- EXTRACT PROVIDED:
[Date Prev][Date Next][Thread Prev][Thread Next][Date Index][Thread Index]
Re: How does quote removal work with alternative forms of parameter expa
From: |
Philippe Cerfon |
Subject: |
Re: How does quote removal work with alternative forms of parameter expansion? |
Date: |
Sun, 26 May 2024 23:33:12 +0200 |
Hey Greg.
I'm afraid I still don't get the system behind it.
On Sun, May 26, 2024 at 10:27 PM Greg Wooledge <greg@wooledge.org> wrote:
> On the right hand side of # or ## you're allowed to have a glob. The
> glob may be contained in a variable, or written out explicitly.
>
> If any of the characters of the glob are quoted, they lose their special
> meaning. This also applies if the glob is in a variable, and the variable
> expansion is double-quoted. In that case, all the characters of the glob
> are considered quoted, and therefore non-special.
That was - I guess - already clear to me. For # ## % and %% it's like
there are two levels of quote removal, first on the word and then on
the whole ${...} (if surrounded by quotes).
Here the rules seem just normal as one would expect:
E.g. ${foo##$var},as you say if var is not DOUBLE(!) quoted, any
meta-characters in the value of var will keep their special meaing,
but if it's double quoted, they will be literal (but $var will still
be expanded).
OTOH, if only single quoted like in ${foo##'$var'}, there won't be
even a expansion.
Right?
As in:
$ bar='*'
$ foo='$barbaz'
$ printf '%s\n' ${foo##$bar}
$ printf '%s\n' ${foo##"$bar"}
$barbaz
$ printf '%s\n' ${foo##'$bar'}
baz
$
Also, the quotes are always removed.
For the above, the current POSIX
(https://pubs.opengroup.org/onlinepubs/9699919799/utilities/V3_chap02.html#tag_18_06_02)
says:
" Enclosing the full parameter expansion string in double-quotes shall
not cause the following four varieties of pattern characters to be
quoted, whereas quoting characters within the braces shall have this
effect."
Which I guess describes the above behavior, in other words: there is a
2nd level of quoting for the word part, right?

- WHAT THE EXERCISE ASKS:
Update the stretch of the post on quote removal from "OTOH, if only" through "are always removed.", replacing "single quoted" with "single-quoted".

- RECORDED INFORMATION:
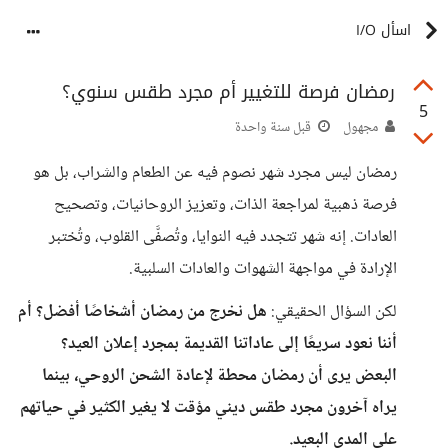
اسأل I/O
رمضان فرصة للتغيير أم مجرد طقس سنوي؟
5
مجهول
قبل سنة واحدة
رمضان ليس مجرد شهر نصوم فيه عن الطعام والشراب، بل هو
فرصة ذهبية لمراجعة الذات، وتعزيز الروحانيات، وتصحيح
العادات. إنه شهر تتجدد فيه النوايا، وتُصفَّى القلوب، وتُختبر
الإرادة في مواجهة الشهوات والعادات السلبية.
لكن السؤال الحقيقي:
هل نخرج من رمضان أشخاصًا أفضل؟ أم
أننا نعود سريعًا إلى عاداتنا القديمة بمجرد إعلان العيد؟
البعض يرى أن رمضان محطة لإعادة الشحن الروحي، بينما
يراه آخرون مجرد طقس ديني مؤقت لا يغير الكثير في حياتهم
على المدى البعيد.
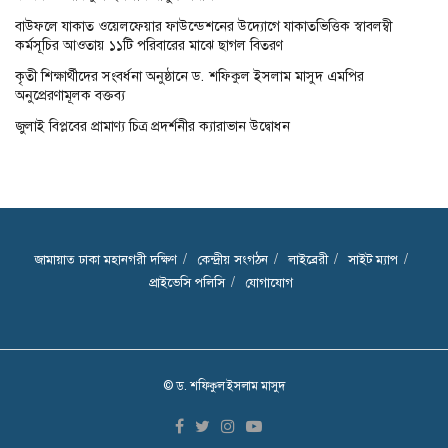
বাউফলে যাকাত ওয়েলফেয়ার ফাউন্ডেশনের উদ্যোগে যাকাতভিত্তিক স্বাবলম্বী
কর্মসূচির আওতায় ১১টি পরিবারের মাঝে ছাগল বিতরণ
কৃতী শিক্ষার্থীদের সংবর্ধনা অনুষ্ঠানে ড. শফিকুল ইসলাম মাসুদ এমপির
অনুপ্রেরণামূলক বক্তব্য
জুলাই বিপ্লবের প্রামাণ্য চিত্র প্রদর্শনীর ক্যারাভান উদ্বোধন
জামায়াত ঢাকা মহানগরী দক্ষিণ
কেন্দ্রীয় সংগঠন
লাইব্রেরী
সাইট ম্যাপ
প্রাইভেসি পলিসি
যোগাযোগ
© ড. শফিকুল ইসলাম মাসুদ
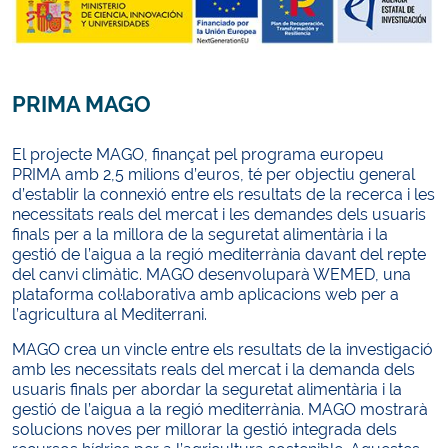
PRIMA MAGO
El projecte MAGO, finançat pel programa europeu
PRIMA amb 2,5 milions d’euros, té per objectiu general
d’establir la connexió entre els resultats de la recerca i les
necessitats reals del mercat i les demandes dels usuaris
finals per a la millora de la seguretat alimentària i la
gestió de l’aigua a la regió mediterrània davant del repte
del canvi climàtic. MAGO desenvoluparà WEMED, una
plataforma col·laborativa amb aplicacions web per a
l’agricultura al Mediterrani.
MAGO crea un vincle entre els resultats de la investigació
amb les necessitats reals del mercat i la demanda dels
usuaris finals per abordar la seguretat alimentària i la
gestió de l’aigua a la regió mediterrània. MAGO mostrarà
solucions noves per millorar la gestió integrada dels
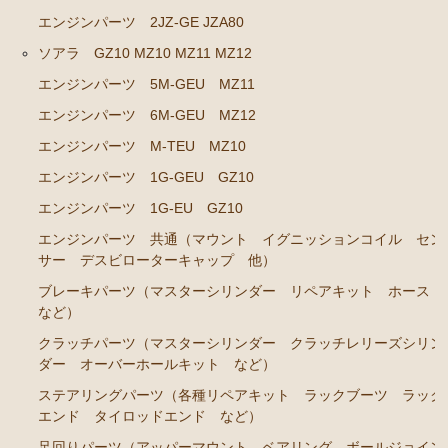
ソアラ JZZ30 JZZ31 UZZ30 UZZ31 UZZ32
エンジンパーツ 2JZ-GE JZA80
エンジンパーツ 2JZ-GE JZZ31
ソアラ GZ10 MZ10 MZ11 MZ12
ブレーキパーツ（マスターシリンダー リペアキッ
エンジンパーツ 5M-GEU MZ11
ト ホース など）
エンジンパーツ 6M-GEU MZ12
コロナマークⅡ チェイサー MX3# MX4#
エンジンパーツ M-TEU MZ10
エンジンパーツ M-EU
エンジンパーツ 1G-GEU GZ10
エンジンパーツ 1G-EU GZ10
マークⅡ クレスタ チェイサーGX50 51 GX60 61 MX51 6
1 63 RX63
エンジンパーツ 共通（マウント イグニッションコイル セン
サー デスビローターキャップ 他）
エンジンパーツ 1G-GEU
ブレーキパーツ（マスターシリンダー リペアキット ホース
エンジンパーツ 1G-EU
など）
エンジンパーツ M-TEU
クラッチパーツ（マスターシリンダー クラッチレリーズシリン
ダー オーバーホールキット など）
エンジンパーツ 5M-EU
ステアリングパーツ（各種リペアキット ラックブーツ ラック
エンジンパーツ 18R-GEU
エンド タイロッドエンド など）
エンジンパーツ（マウント 他）
足回りパーツ（アッパーマウント ベアリング ボールジョイン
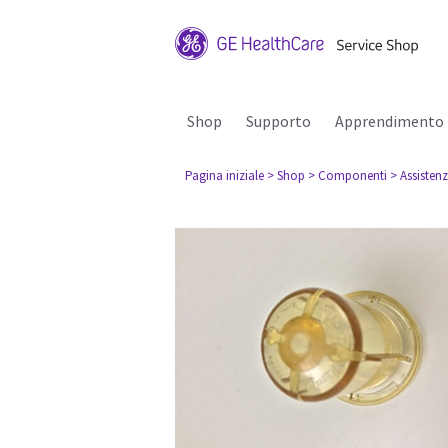
Shop
Supporto
Apprendimento
Pagina iniziale
> Shop
> Componenti
> Assisten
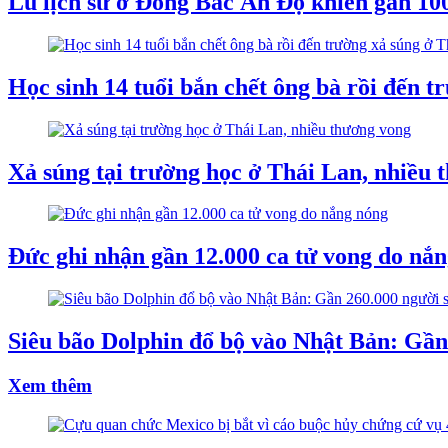
Lũ lịch sử ở Đông Bắc Ấn Độ khiến gần 10
Học sinh 14 tuổi bắn chết ông bà rồi đến tr
Xả súng tại trường học ở Thái Lan, nhiều 
Đức ghi nhận gần 12.000 ca tử vong do nắ
Siêu bão Dolphin đổ bộ vào Nhật Bản: Gần 
Xem thêm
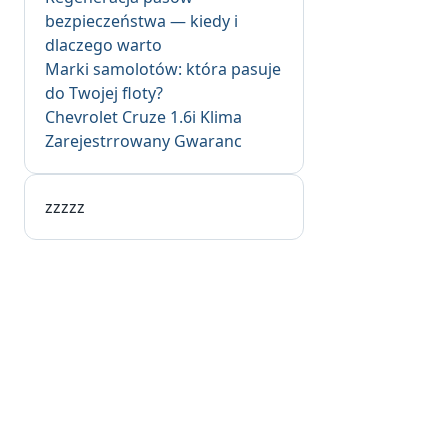
bezpieczeństwa — kiedy i
dlaczego warto
Marki samolotów: która pasuje
do Twojej floty?
Chevrolet Cruze 1.6i Klima
Zarejestrrowany Gwaranc
zzzzz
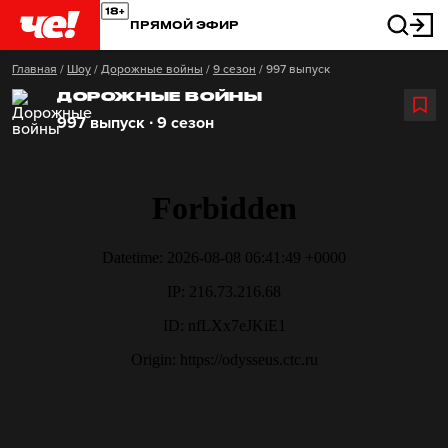
ПРЯМОЙ ЭФИР
Главная
/
Шоу
/
Дорожные войны
/
9 сезон
/
997 выпуск
ДОРОЖНЫЕ ВОЙНЫ
997 выпуск ∙ 9 сезон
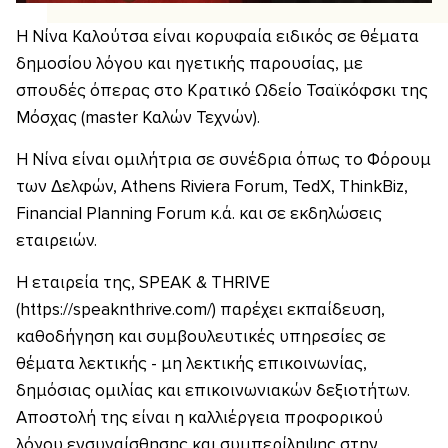
Η Νίνα Καλούτσα είναι κορυφαία ειδικός σε θέματα
δημοσίου λόγου και ηγετικής παρουσίας, με
σπουδές όπερας στο Κρατικό Ωδείο Τσαϊκόφσκι της
Μόσχας (master Καλών Τεχνών).
Η Νίνα είναι ομιλήτρια σε συνέδρια όπως το Φόρουμ
των Δελφών, Athens Riviera Forum, TedX, ThinkBiz,
Financial Planning Forum κ.ά. και σε εκδηλώσεις
εταιρειών.
Η εταιρεία της, SPEAK & THRIVE
(https://speaknthrive.com/) παρέχει εκπαίδευση,
καθοδήγηση και συμβουλευτικές υπηρεσίες σε
θέματα λεκτικής - μη λεκτικής επικοινωνίας,
δημόσιας ομιλίας και επικοινωνιακών δεξιοτήτων.
Αποστολή της είναι η καλλιέργεια προφορικού
λόγου ενσυναίσθησης και συμπερίληψης στην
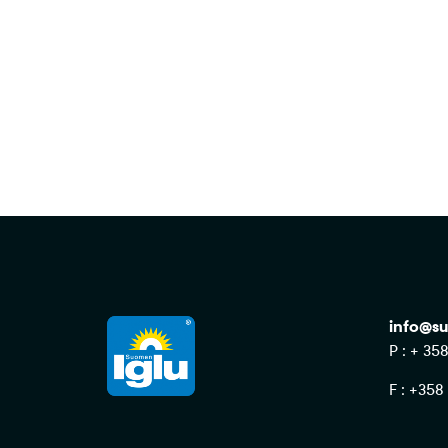
info@su
P : + 35
F : +358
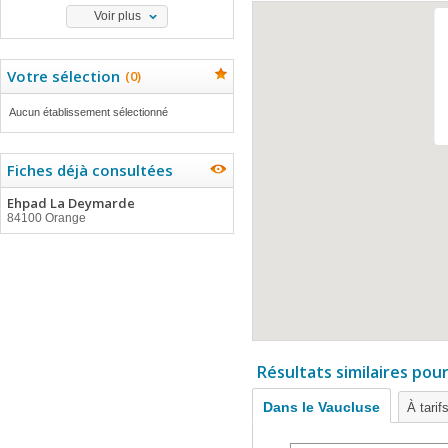
Voir plus
Votre sélection
(
0
)
Aucun établissement sélectionné
Fiches déjà consultées
Ehpad La Deymarde
84100 Orange
Résultats similaires pou
Dans le Vaucluse
À tarif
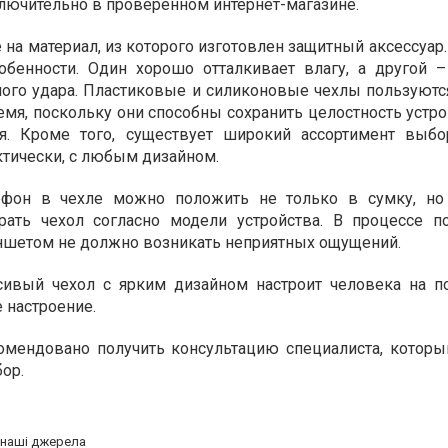
лючительно в проверенном интернет-магазине.
на материал, из которого изготовлен защитный аксессуар.
обенности. Один хорошо отталкивает влагу, а другой 
ного удара. Пластиковые и силиконовые чехлы пользуют
мя, поскольку они способны сохранить целостность устро
ия. Кроме того, существует широкий ассортимент выб
ктически, с любым дизайном.
лефон в чехле можно положить не только в сумку, но
ать чехол согласно модели устройства. В процессе п
ншетом не должно возникать неприятных ощущений.
сивый чехол с ярким дизайном настроит человека на по
 настроение.
омендовано получить консультацию специалиста, котор
ор.
а наші джерела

- SOLVED EXERCISE:
OTOH, if only single-quoted like in ${foo##'$var'}, there won't be
even a expansion.
Right?
As in:
$ bar='*'
$ foo='$barbaz'
$ printf '%s\n' ${foo##$bar}
$ printf '%s\n' ${foo##"$bar"}
$barbaz
$ printf '%s\n' ${foo##'$bar'}
baz
$
Also, the quotes are always removed.